I was delighted to have brought home some daffodil stems, jonquils I think, the ones with the orange middles — along with some Sumo Oranges . . . I read a quote by Hemingway in reference to his bankruptcy, something like “it was gradual until it was sudden”. That is how it is all feeling. It is all gradually and then suddenly becoming different. Only a day or so ago I went out, instead of Jim, but still in some ways unthinkingly . . . now I think “why?” . . . The daffodils, the daffodils were bursting into bloom one by one almost before my eyes though I never managed to actually catch one in the act.. Just suddenly the stem was in full, spectacular bloom. Such happiness. I wanted them to last and last and last even as I knew they must fade.

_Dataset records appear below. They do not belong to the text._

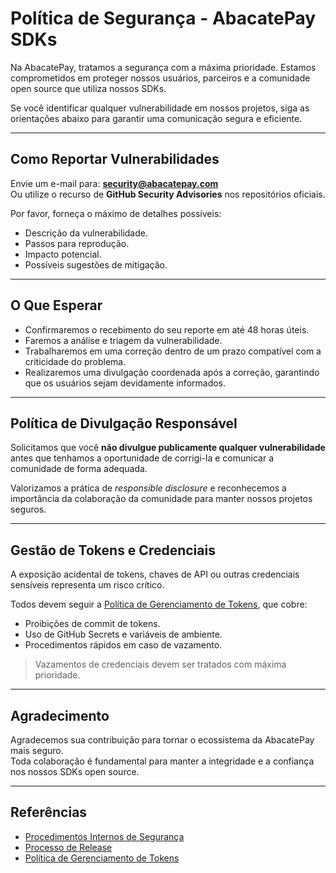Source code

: # Política de Segurança - AbacatePay SDKs

Na AbacatePay, tratamos a segurança com a máxima prioridade. Estamos comprometidos em proteger nossos usuários, parceiros e a comunidade open source que utiliza nossos SDKs.

Se você identificar qualquer vulnerabilidade em nossos projetos, siga as orientações abaixo para garantir uma comunicação segura e eficiente.

---

## Como Reportar Vulnerabilidades

Envie um e-mail para: **security@abacatepay.com**  
Ou utilize o recurso de **GitHub Security Advisories** nos repositórios oficiais.

Por favor, forneça o máximo de detalhes possíveis:

- Descrição da vulnerabilidade.
- Passos para reprodução.
- Impacto potencial.
- Possíveis sugestões de mitigação.

---

## O Que Esperar

- Confirmaremos o recebimento do seu reporte em até 48 horas úteis.
- Faremos a análise e triagem da vulnerabilidade.
- Trabalharemos em uma correção dentro de um prazo compatível com a criticidade do problema.
- Realizaremos uma divulgação coordenada após a correção, garantindo que os usuários sejam devidamente informados.

---

## Política de Divulgação Responsável

Solicitamos que você **não divulgue publicamente qualquer vulnerabilidade** antes que tenhamos a oportunidade de corrigi-la e comunicar a comunidade de forma adequada.

Valorizamos a prática de *responsible disclosure* e reconhecemos a importância da colaboração da comunidade para manter nossos projetos seguros.

---

## Gestão de Tokens e Credenciais

A exposição acidental de tokens, chaves de API ou outras credenciais sensíveis representa um risco crítico.

Todos devem seguir a [Política de Gerenciamento de Tokens](/policies/TOKEN_MANAGEMENT_POLICY.md), que cobre:

- Proibições de commit de tokens.
- Uso de GitHub Secrets e variáveis de ambiente.
- Procedimentos rápidos em caso de vazamento.

> Vazamentos de credenciais devem ser tratados com máxima prioridade.

---

## Agradecimento

Agradecemos sua contribuição para tornar o ecossistema da AbacatePay mais seguro.  
Toda colaboração é fundamental para manter a integridade e a confiança nos nossos SDKs open source.

---

## Referências

- [Procedimentos Internos de Segurança](/internal/SECURITY_CHECKLIST.md)
- [Processo de Release](/maintainers/RELEASE_PROCESS.md)
- [Política de Gerenciamento de Tokens](/policies/TOKEN_MANAGEMENT_POLICY.md)
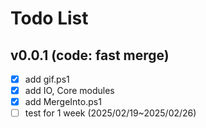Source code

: # Todo List

## v0.0.1 (code: fast merge)

- [x] add gif.ps1
- [x] add IO, Core modules
- [x] add MergeInto.ps1
- [ ] test for 1 week (2025/02/19~2025/02/26)
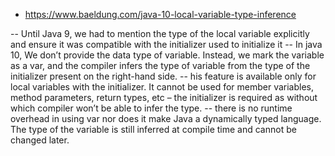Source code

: - https://www.baeldung.com/java-10-local-variable-type-inference

-- Until Java 9, we had to mention the type of the local variable explicitly and ensure it was compatible with the initializer used to initialize it
-- In java 10, We don’t provide the data type of variable. Instead, we mark the variable as a var, and the compiler infers the type of variable from the type of the initializer present on the right-hand side.
-- his feature is available only for local variables with the initializer. It cannot be used for member variables, method parameters, return types, etc – the initializer is required as without which compiler won’t be able to infer the type.
-- there is no runtime overhead in using var nor does it make Java a dynamically typed language. The type of the variable is still inferred at compile time and cannot be changed later.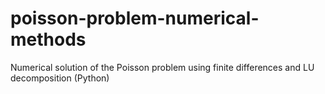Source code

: # poisson-problem-numerical-methods
Numerical solution of the Poisson problem using finite differences and LU decomposition (Python)
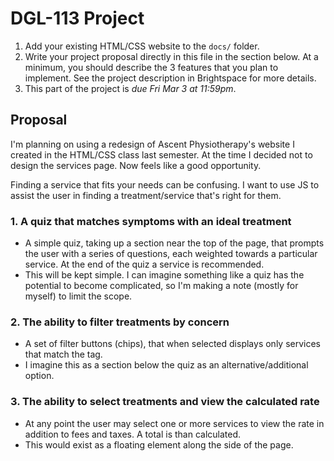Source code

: # DGL-113 Project

1. Add your existing HTML/CSS website to the `docs/` folder.
1. Write your project proposal directly in this file in the
section below. At a minimum, you should describe the 3 features
  that you plan to implement. See the project description in
  Brightspace for more details.
1. This part of the project is *due Fri Mar 3 at 11:59pm*.

## Proposal
I'm planning on using a redesign of Ascent Physiotherapy's website I created in the HTML/CSS class last semester. 
At the time I decided not to design the services page. Now feels like a good opportunity.

Finding a service that fits your needs can be confusing. 
I want to use JS to assist the user in finding a treatment/service that's right for them.

### 1. A quiz that matches symptoms with an ideal treatment
* A simple quiz, taking up a section near the top of the page, 
that prompts the user with a series of questions, 
each weighted towards a particular service. At the end of the quiz a service is recommended.
* This will be kept simple. I can imagine something like a quiz has the potential to become complicated, 
so I'm making a note (mostly for myself) to limit the scope.
### 2. The ability to filter treatments by concern
* A set of filter buttons (chips), that when selected displays only services that match the tag.
* I imagine this as a section below the quiz as an alternative/additional option.
### 3. The ability to select treatments and view the calculated rate
* At any point the user may select one or more services 
to view the rate in addition to fees and taxes. A total is than calculated.
* This would exist as a floating element along the side of the page.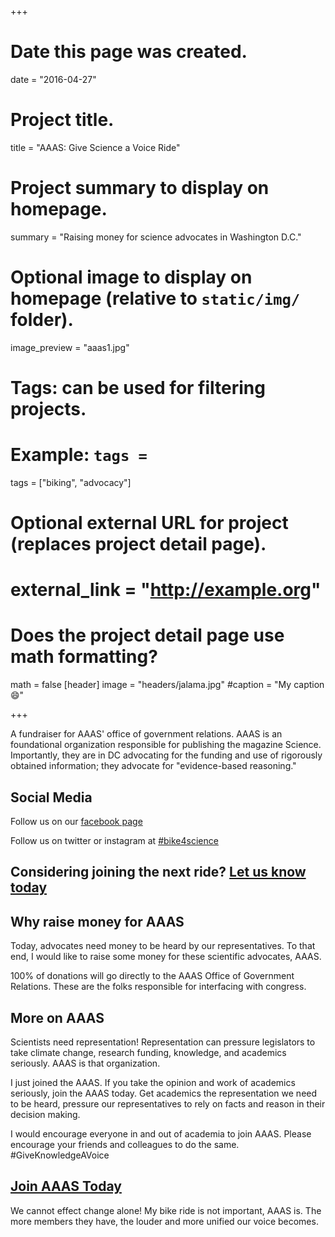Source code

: +++
# Date this page was created.
date = "2016-04-27"

# Project title.
title = "AAAS: Give Science a Voice Ride"

# Project summary to display on homepage.
summary = "Raising money for science advocates in Washington D.C."

# Optional image to display on homepage (relative to `static/img/` folder).
image_preview = "aaas1.jpg"

# Tags: can be used for filtering projects.
# Example: `tags = `
tags = ["biking", "advocacy"]

# Optional external URL for project (replaces project detail page).
# external_link = "http://example.org"

# Does the project detail page use math formatting?
math = false
[header]
image = "headers/jalama.jpg"
#caption = "My caption :smile:"

+++

A fundraiser for AAAS' office of government relations. AAAS is an foundational organization responsible for publishing the magazine Science. Importantly, they are in DC advocating for the funding and use of rigorously obtained information; they advocate for "evidence-based reasoning."

## Social Media
Follow us on our [facebook page](https://www.facebook.com/AAAS-Give-Science-a-Voice-Ride-1842317252690197/)

Follow us on twitter or instagram at [#bike4science](https://twitter.com/search?q=%23bike4science&src=typd&lang=en)

## Considering joining the next ride? [Let us know today](https://docs.google.com/forms/d/e/1FAIpQLSd2IJm4Z0uoNBRo34sJr1X_kMs2e5Rpozl8DDST0-aN1yGF4g/viewform?usp=sf_link)

## Why raise money for AAAS

Today, advocates need money to be heard by our representatives. To that end, I would like to raise some money for these scientific advocates, AAAS.

100% of donations will go directly to the AAAS Office of Government Relations. These are the folks responsible for interfacing with congress.

## More on AAAS

Scientists need representation! Representation can pressure legislators to take climate change, research funding, knowledge, and academics seriously. AAAS is that organization.

I just joined the AAAS. If you take the opinion and work of academics seriously, join the AAAS today. Get academics the representation we need to be heard, pressure our representatives to rely on facts and reason in their decision making.

I would encourage everyone in and out of academia to join AAAS. Please encourage your friends and colleagues to do the same. #GiveKnowledgeAVoice

## [Join AAAS Today](https://www.aaas.org/membercentral/join-aaas)

We cannot effect change alone! My bike ride is not important, AAAS is. The more members they have, the louder and more unified our voice becomes.

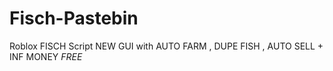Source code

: # Fisch-Pastebin
Roblox FISCH Script NEW GUI with AUTO FARM , DUPE FISH , AUTO SELL + INF MONEY *FREE*
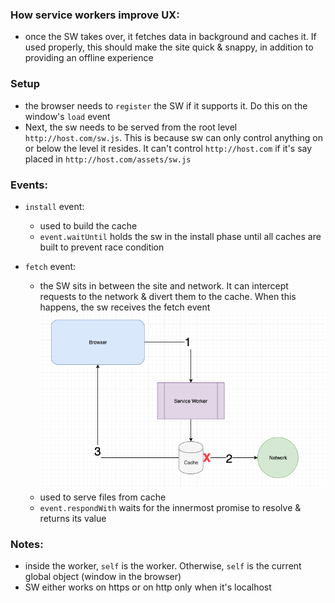 ### How service workers improve UX:

- once the SW takes over, it fetches data in background and caches it. If used properly, this should make the site quick & snappy, in addition to providing an offline experience

### Setup

- the browser needs to `register` the SW if it supports it. Do this on the window's `load` event
- Next, the sw needs to be served from the root level `http://host.com/sw.js`. This is because sw can only control anything on or below the level it resides. It can't control `http://host.com` if it's say placed in `http://host.com/assets/sw.js`

### Events:

- `install` event:

  - used to build the cache
  - `event.waitUntil` holds the sw in the install phase until all caches are built to prevent race condition

- `fetch` event:
  - the SW sits in between the site and network. It can intercept requests to the network & divert them to the cache. When this happens, the sw receives the fetch event
    <img src="./images/cache-first-strategy.png" alt="sw-cache-first-strategy">
  - used to serve files from cache
  - `event.respondWith` waits for the innermost promise to resolve & returns its value

### Notes:

- inside the worker, `self` is the worker. Otherwise, `self` is the current global object (window in the browser)
- SW either works on https or on http only when it's localhost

They and the bright deliciousness of the Sumo Oranges I suspect will always be a part of my memories of this time.
Harbingers, 2020 | watercolor on 90# TH Saunders | 10 x 12.5
I wasn’t initially pleased with this painting, seemed little more than a collection of items though I tried to make them cohesive and I thought the colors dull but it grows on me and I will leave it as is . . .
Study, Daffodils in Green Glass | watercolor on 90# Waterford Hot Pressed | 15 x 11
Under the heading of “I at least put brush to paper “. . .
Path | watercolor on 90# TH Saunders | 11 x 9
While feeling a resistance within myself at first, probably a “not going out is the new normal, I’d best get used to it” kinda thing I did after all go to the park for some plein air painting. Jim drove me over and dropped me off and then came back for my stuff so that I could get in a walk, walking home. And Harriet and Bernice and I all distanced ourselves, as did others who ventured out to the park. There is a branch on the left I think needs to be extended, we’ll see . . .
Pathway | handprinted watercolor monotype on Nishinouchi | 16 x 15
As usual the monotype looks nothing like the plate I painted, it is always so interesting to see what the print “sees” in the plate I painted . . . what is revealed . . . I restated the plate in places and reprinted and added paint here and there . . . colors are luminous even as muted, I’m always thinking “oh no, it is so too light:” and then as time passes it seems to take on a whole new visage for me to contemplate and wonder about and come to terms with . . .
I turned to the book “Composing Pictures” to expand my understandings . . . a rather dry read but full of information relating to composition . . . and several pages in, what struck me was this: “some pictures < . . . > though motivated by forms and events in nature, are not pictures of the forms or events, but are comments about them. They are abstract.” That was a bit resonant to me, the idea of painting not the thing but painting comments about the thing . . .
I ordered some art supplies . . . sketchbooks and printmaking plates and paper and brushes . . . something I’d been planning, actions almost soothing in their normal-ness.
I remind myself — I have ideas for paintings, paintings I want to do — so I should get going on them — after I bring some order to my studio so my surface areas are more accessible. Or maybe not, maybe just dive in and straighten as needed.